The other missing members of the family are the couple’s daughter, Rajia Khanom, 21, their sons, Mohammed Zayd Hussain, 25, Mohammed Toufique Hussain, 19, Mohammed Abil Kashem Saker, 31, the latter’s wife Sheida Khanam, 27, as well as Mohammed Saleh Hussain, 26, and his wife Roshanara Begum, 24, and three children, aged between one and 11. Addressing the family group directly, Mr Hussain, who spoke through tears for much of the interview, said: “Please come back. We are missing you badly, all of you, especially my dad, 75 years old, and my mum, she is very poorly as well, she’s got cancer.”

The 12 relatives were returning from a trip to Bangladesh and had stopped off in Istanbul, commonly used as a stopping off point for Islamists heading to Isis territory.

They were staying in a hotel when a group of men came, apparently to check their passports, Mr Hussain said. The family were then taken downstairs one by one.

“At the last moment, my parents were confused, [saying] ‘Where are you taking my family, where are you taking my children?’ They [the men] were saying, ‘Don’t worry, go back to England,’” he said.

“When they said that, they [his parents] just started crying and saying, ‘What are you talking about? I want my family, I want my children’. They begged and begged and suddenly they [the men] said, ‘Okay come with us’.

“Once they had taken them outside, there were two cars. They put them in the two cars and drove them away.”

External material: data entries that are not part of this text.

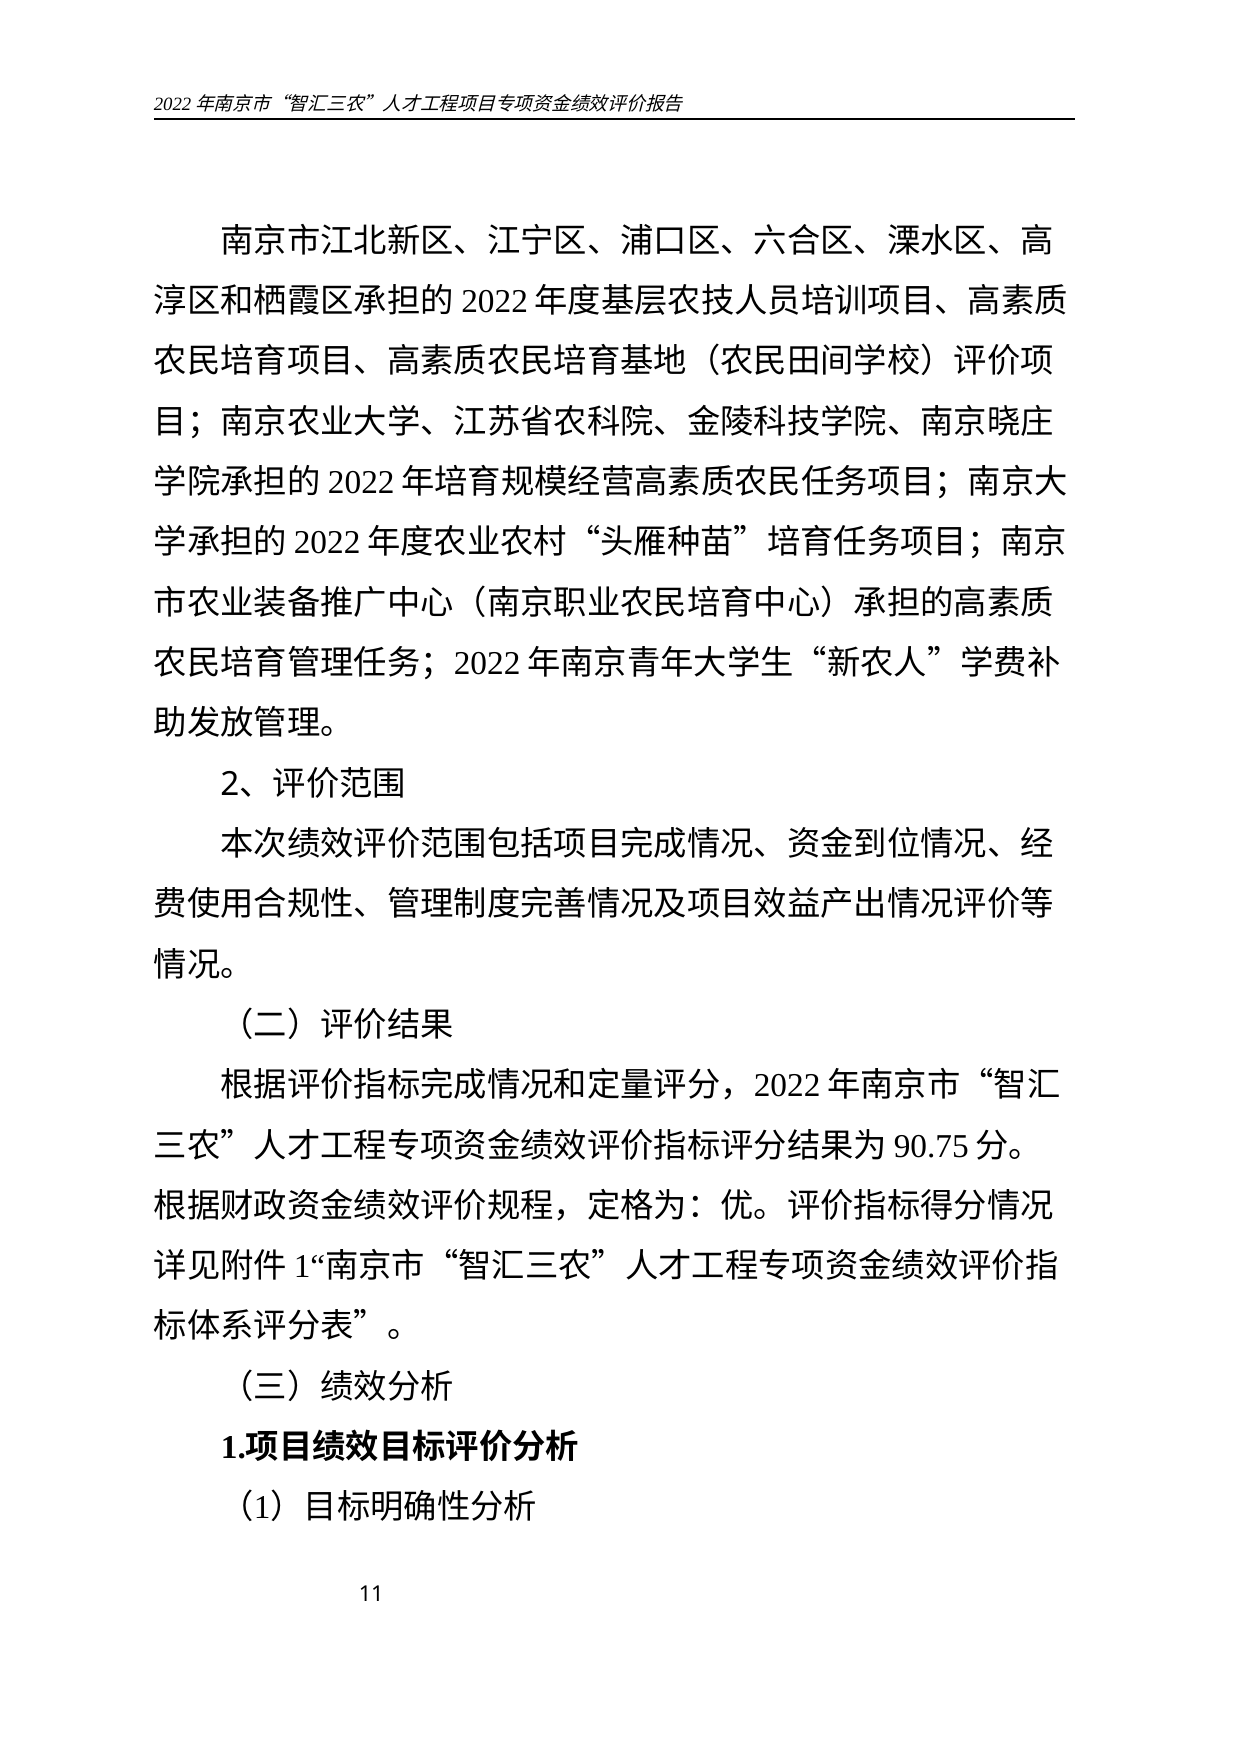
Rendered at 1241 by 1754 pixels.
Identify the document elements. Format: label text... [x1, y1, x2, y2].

text （二）评价结果 [153, 992, 1075, 1052]
text 2、评价范围 [153, 750, 1075, 811]
text （三）绩效分析 [153, 1353, 1075, 1414]
text 南京市江北新区、江宁区、浦口区、六合区、溧水区、高淳区和栖霞区承担的 2022年度基层农技人员培训项目、高素质农民培育项目、高素质农民培育基地（农民田间学校）评价项目；南京农业大学、江苏省农科院、金陵科技学院、南京晓庄学院承担的 2022年培育规模经营高素质农民任务项目；南京大学承担的2022年度农业农村“头雁种苗”培育任务项目；南京市农业装备推广中心（南京职业农民培育中心）承担的高素质农民培育管理任务；2022年南京青年大学生“新农人”学费补助发放管理。 [153, 208, 1075, 750]
text （1）目标明确性分析 [153, 1474, 1075, 1534]
text 本次绩效评价范围包括项目完成情况、资金到位情况、经费使用合规性、管理制度完善情况及项目效益产出情况评价等情况。 [153, 811, 1075, 992]
text 根据评价指标完成情况和定量评分，2022年南京市“智汇三农”人才工程专项资金绩效评价指标评分结果为90.75分。根据财政资金绩效评价规程，定格为：优。评价指标得分情况详见附件1“南京市“智汇三农”人才工程专项资金绩效评价指标体系评分表”。 [153, 1052, 1075, 1353]
text 1.项目绩效目标评价分析 [153, 1414, 1075, 1474]
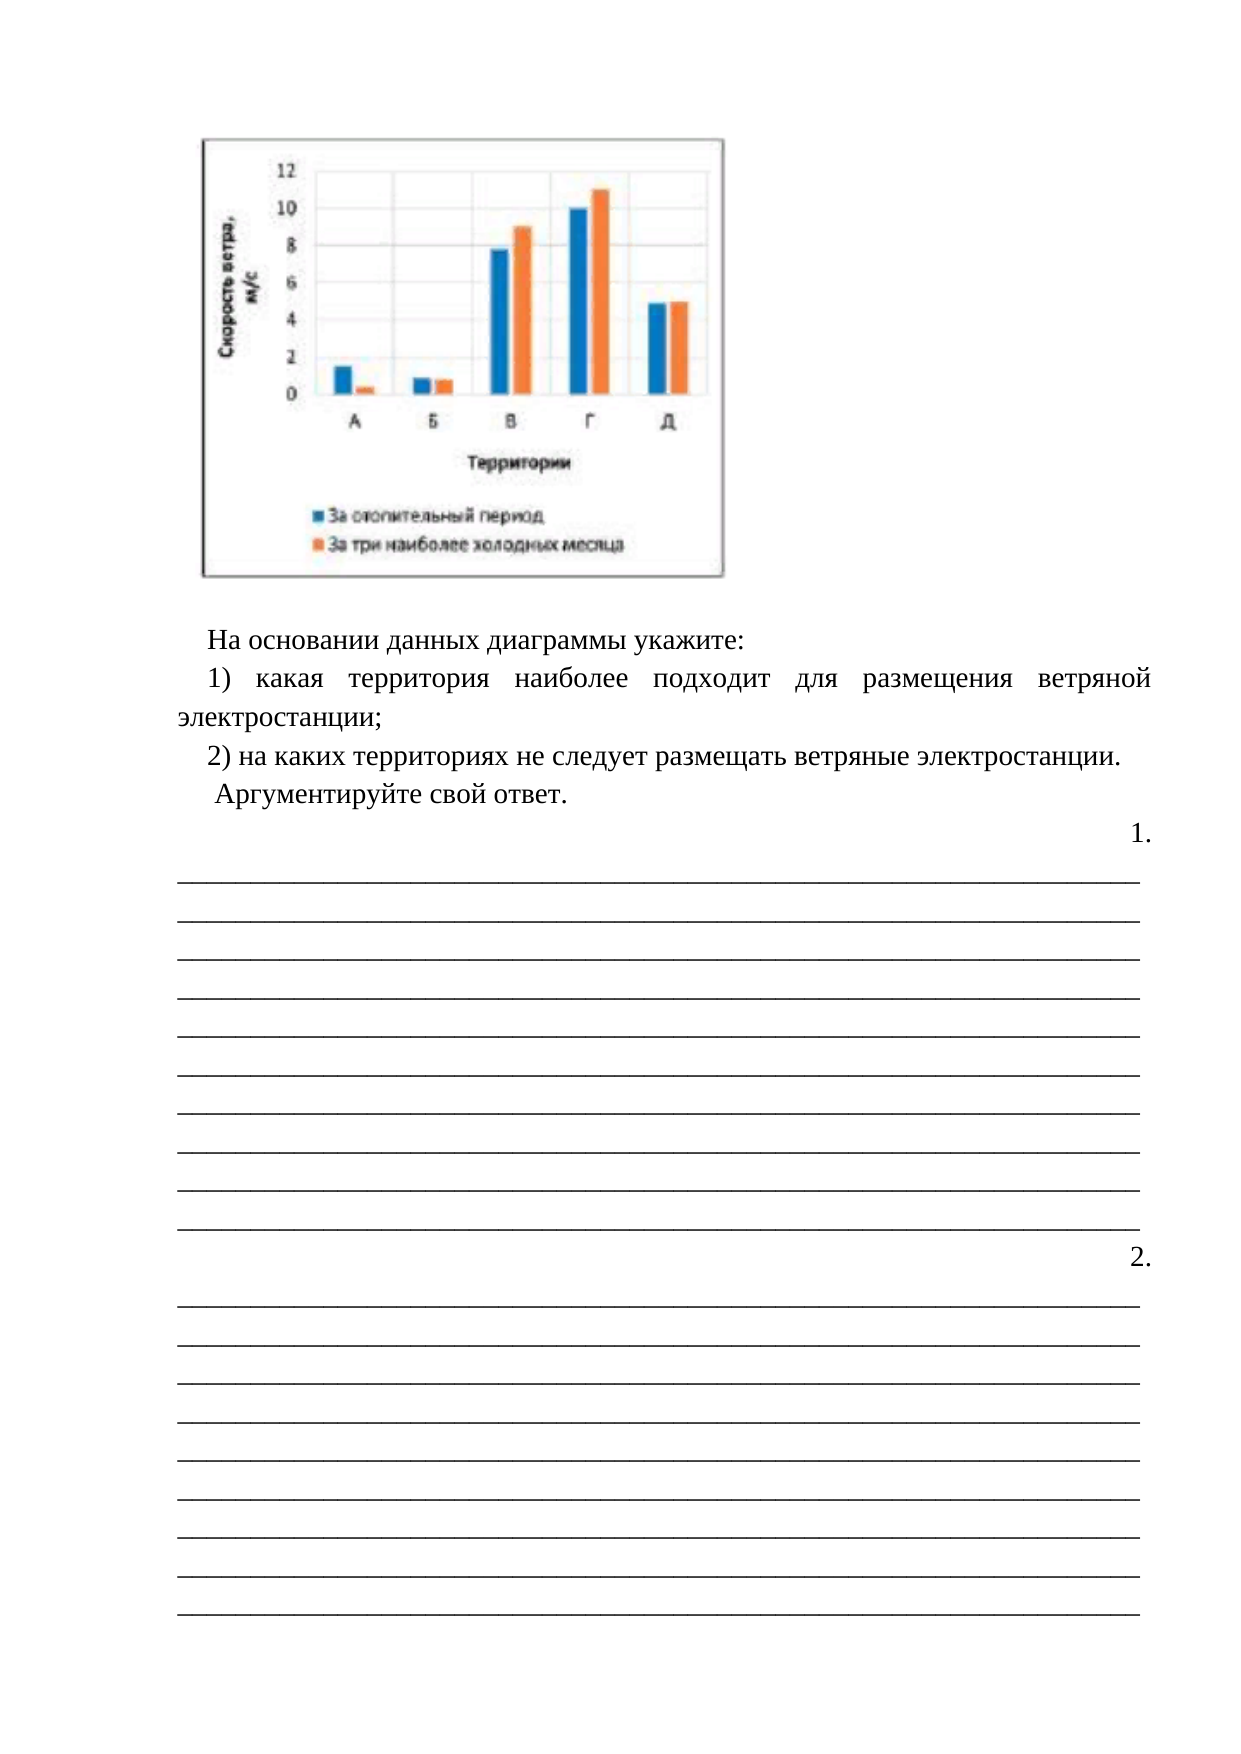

Asked if someone in the group had shown signs of being a supporter of Isis before they went to Syria, Mr Hussain said had seen “nothing unusual”.

“If I did, I would have stopped it. Police could not find anything radical, no proof, nothing suspicious,” he added. “If it was something not normal or suspicious then it would have gone through my head, but there was nothing. No signs. If there was a sign I would have picked up on it.”

Mr Hussain said his family’s absence was “such a bad feeling”.

“I cannot describe it– it’s like something empty in the heart, something really missing,” he said.

“We all miss them, we’re all lost without them.”

The Mannan family include the oldest and youngest British people to have gone to live in Isis-controlled territory.

Ms Khanom was stopped at the airport by police on the day before the family was eventually allowed to fly out from Britain on the trip to Bangladesh.